What is the NCAA really scared about? That somehow if players are able to make money that it would dilute the whole “student-athlete” concept? Or that gambling or other illegal activity will take part (as if it does not already). Or does the NCAA just not want to share the profits?
Wouldn’t it be a good thing to have kids at this age learn how to make and manage money before they are forced to do it when they leave college? I remember my college experience talking very little about how to get a job, manage money, make money, or even start a business. Heck, when they leave college and if they are lucky to get to the NFL, they receive very little training in the financial department from the NFL to begin with. One of the main reasons players end up broke after just a couple years out of football.
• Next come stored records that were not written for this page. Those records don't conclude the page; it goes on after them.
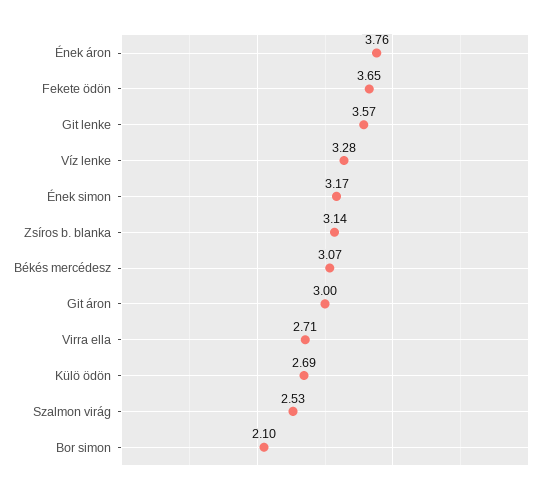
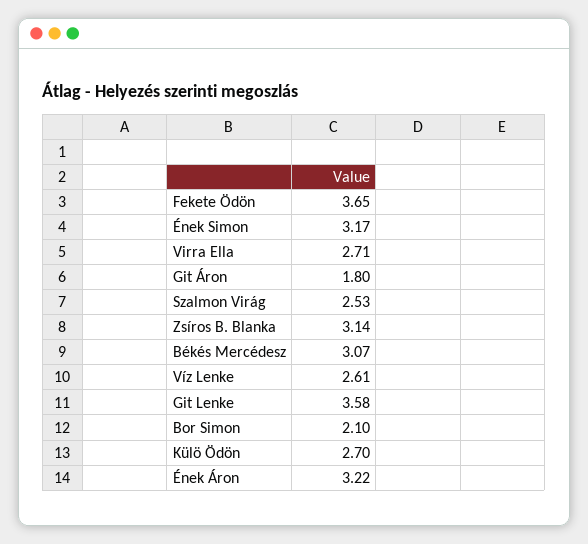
Ének áron: 3.76 -> 3.22
Git lenke: 3.57 -> 3.58
Víz lenke: 3.28 -> 2.61
Git áron: 3 -> 1.8
Külö ödön: 2.69 -> 2.7

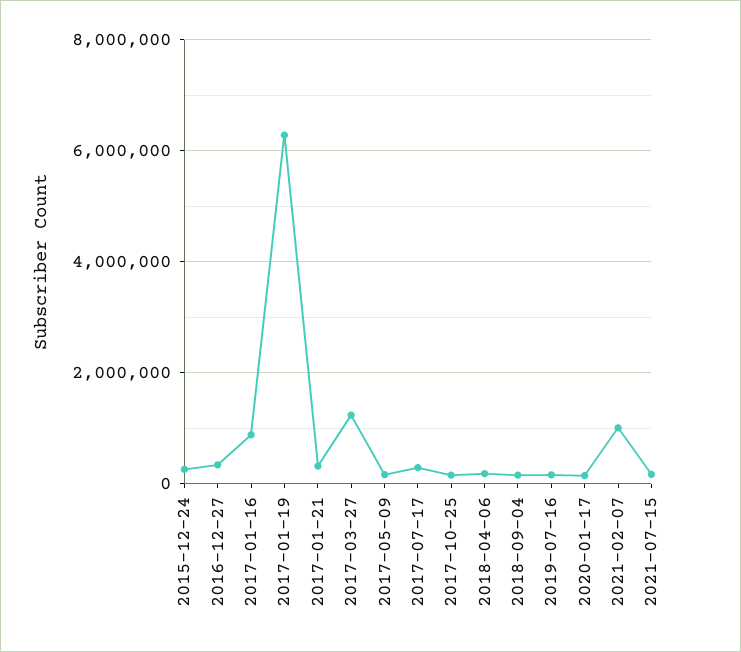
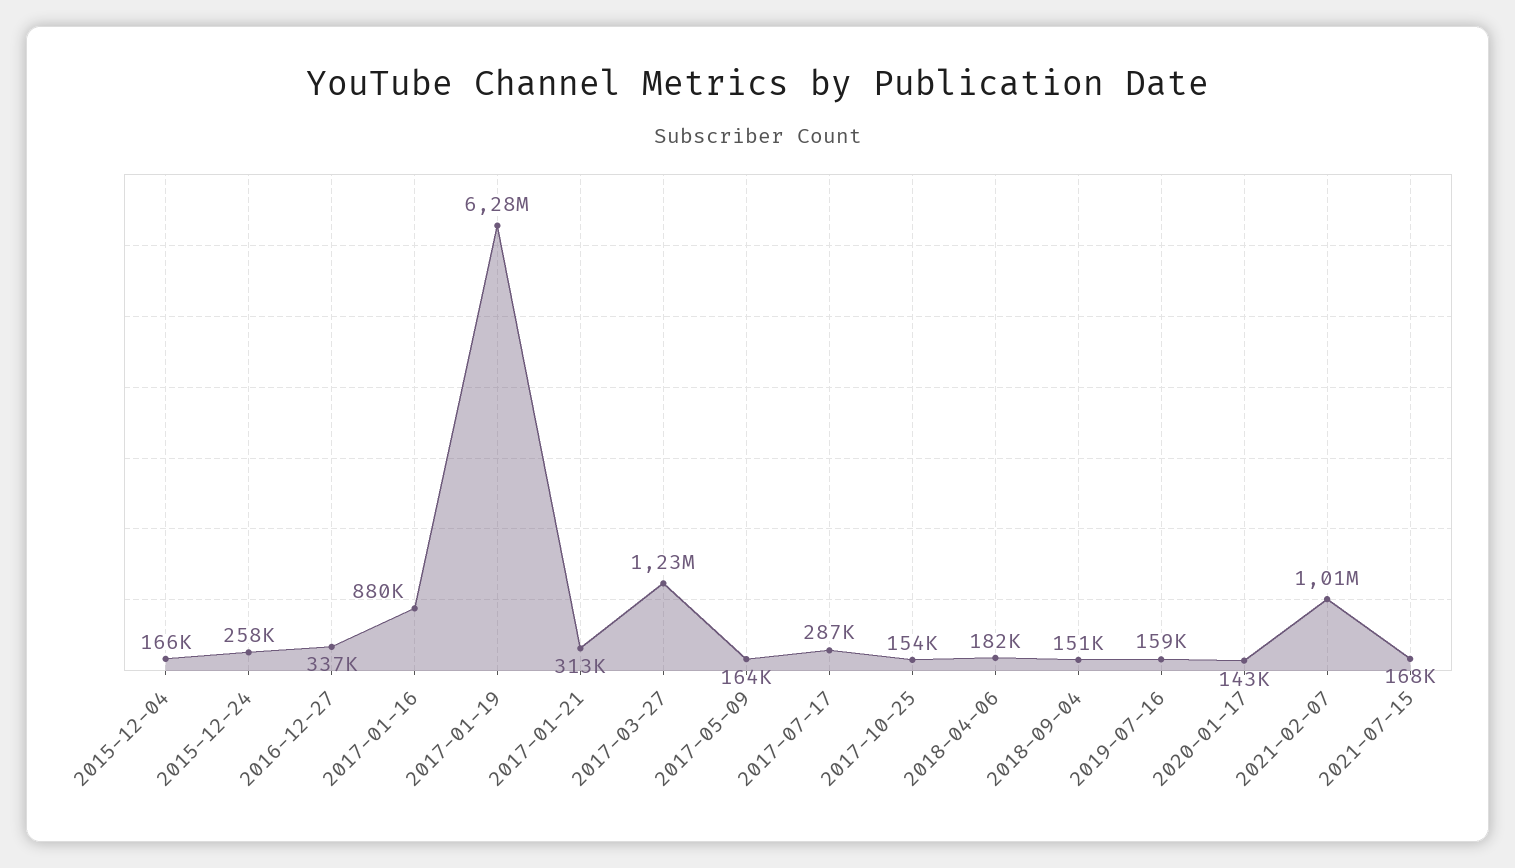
2015-12-04: none -> 166000

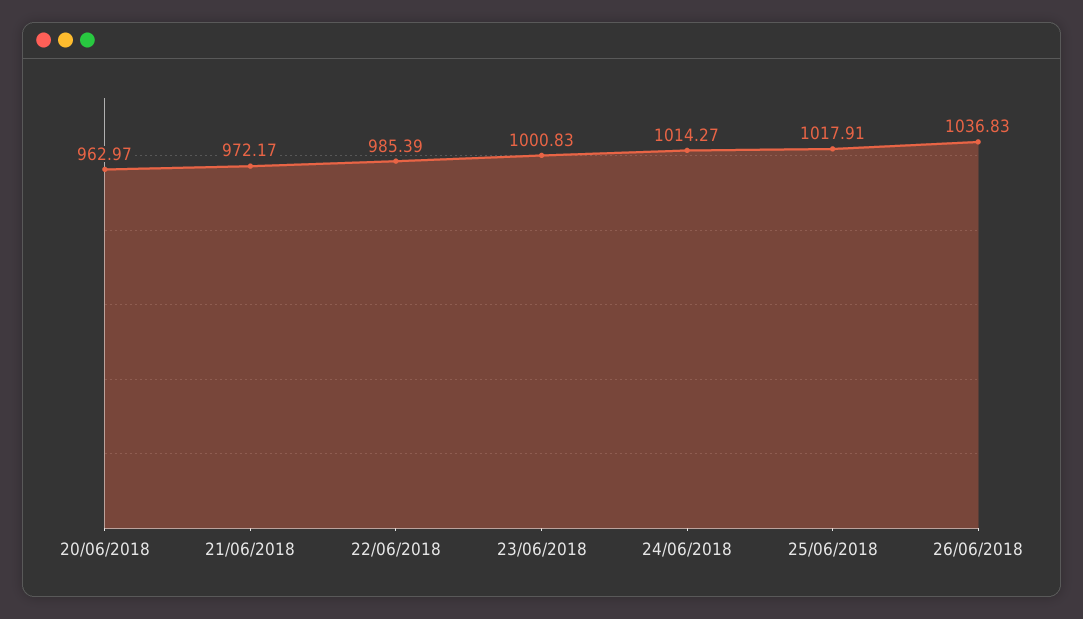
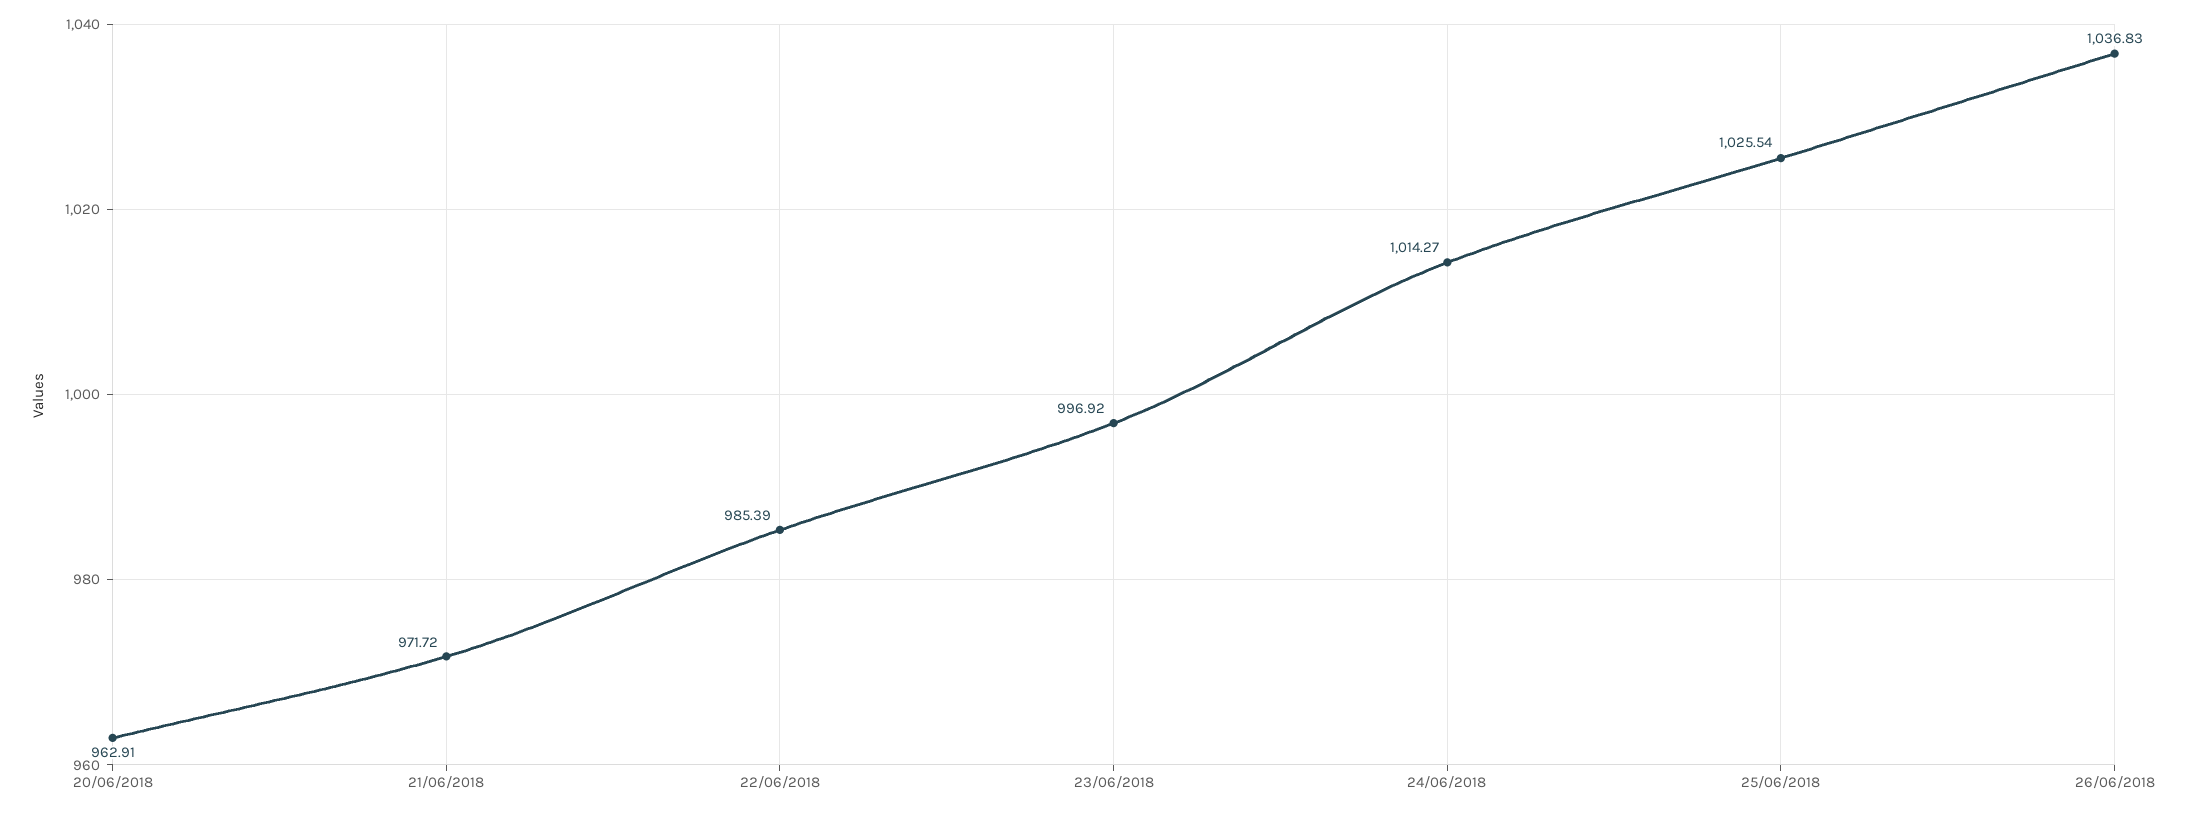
20/06/2018: 962.97 -> 962.91
21/06/2018: 972.17 -> 971.72
23/06/2018: 1000.83 -> 996.92
25/06/2018: 1017.91 -> 1025.54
What we are suggesting is not to pay players. How do you know how much to pay each player? Where will the money come from? Schools certainly do not want to give up any of their hard earned revenue. Also, players will certainly get jealous of other players making more and take away from the primary purpose of a team = to win games.
What we would like to see happen is give players control over their name and likeness in college. Let them go out and do autograph signings, get jobs, market themselves, and make money. But most importantly gain the experience of working, running a business, learning to negotiate, manage time and money. Most of these guys are not going to make the NFL, NBA, or MLB, so NOW is their time to cash in on their marketability. Wouldn’t it be great for them to leave college with a little money in their pocket, and 4 years of experience managing a job and money? We would say YES. It would be better for them, companies looking to hire, and society as a whole.
OK so you don’t want players walking around with thousands of dollars in their pocket for fear it “corrupts” the student-athlete or takes away from their primary purpose. That’s fine, take all the money they earn while in college and put it into a savings account or mutual funds. Once they graduate or are released from their scholarship, the money is all theirs. Even better, now whey get to learn about investing and the stock market.
From an autograph dealer perspective, doing signings with athletes while in college is perfect. You get the autograph super cheap, during the time when their marketability is arguably at their highest. Also, your customer base will get to meet and greet an athlete that maybe they normally would not be able to do. Once an athlete leaves school, they may or may not come back to do an autograph signing, so this maybe the customers only chance.
Also, this benefits the schools as well. Now dealers and fans can buy licensed memorabilia (jerseys, photos) with the player name on it to get signed. Player gets a royalty rate of say 10% and school makes additional revenue. As the overused saying goes, “a win win.”
What the NCAA currently has set up is clearly not working and they are taking a ton of heat for it. Now comes with question are they willing to do anything about it? Will they put their egos aside and do what is best for the players and college sports as a whole? Our guess is no, that we will continue with this current process until a court case forces them to change.